§ **Input data**

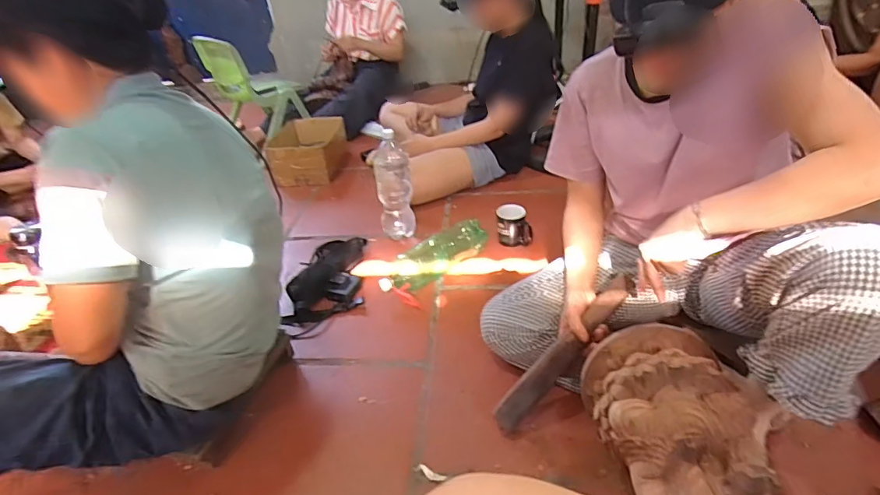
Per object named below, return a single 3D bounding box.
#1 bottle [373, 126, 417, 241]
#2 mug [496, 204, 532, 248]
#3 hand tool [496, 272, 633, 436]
[{"bbox_3d":[-0.134,-0.171,1.371,0.103,0.310,0.125,-10,34,-6],"label":"bottle"},{"bbox_3d":[0.213,-0.056,1.329,0.101,0.108,0.078,-2,34,6],"label":"mug"},{"bbox_3d":[0.231,0.195,0.868,0.348,0.042,0.045,-48,44,-3],"label":"hand tool"}]

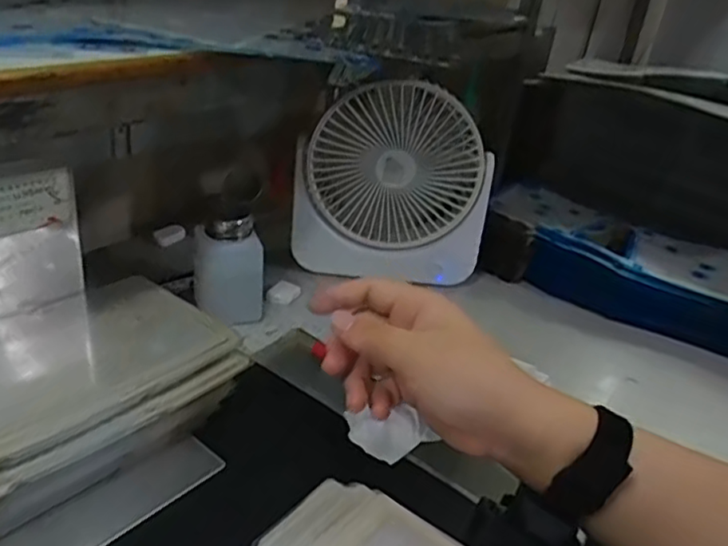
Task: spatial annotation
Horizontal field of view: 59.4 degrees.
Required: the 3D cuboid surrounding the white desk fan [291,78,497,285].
[{"bbox_3d":[0.028,-0.090,0.626,0.185,0.182,0.057,5,29,-3],"label":"white desk fan"}]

§ **What is required**
Skipping all images, output the listing exactly.

§ **Written answer**
Per object named below, return a single 3D bounding box.
#1 bottle [373, 126, 417, 241]
#2 mug [496, 204, 532, 248]
#3 hand tool [496, 272, 633, 436]
[{"bbox_3d":[-0.134,-0.171,1.371,0.103,0.310,0.125,-10,34,-6],"label":"bottle"},{"bbox_3d":[0.213,-0.056,1.329,0.101,0.108,0.078,-2,34,6],"label":"mug"},{"bbox_3d":[0.231,0.195,0.868,0.348,0.042,0.045,-48,44,-3],"label":"hand tool"}]

Task: spatial annotation
Horizontal field of view: 59.4 degrees.
Required: the 3D cuboid surrounding the white desk fan [291,78,497,285].
[{"bbox_3d":[0.028,-0.090,0.626,0.185,0.182,0.057,5,29,-3],"label":"white desk fan"}]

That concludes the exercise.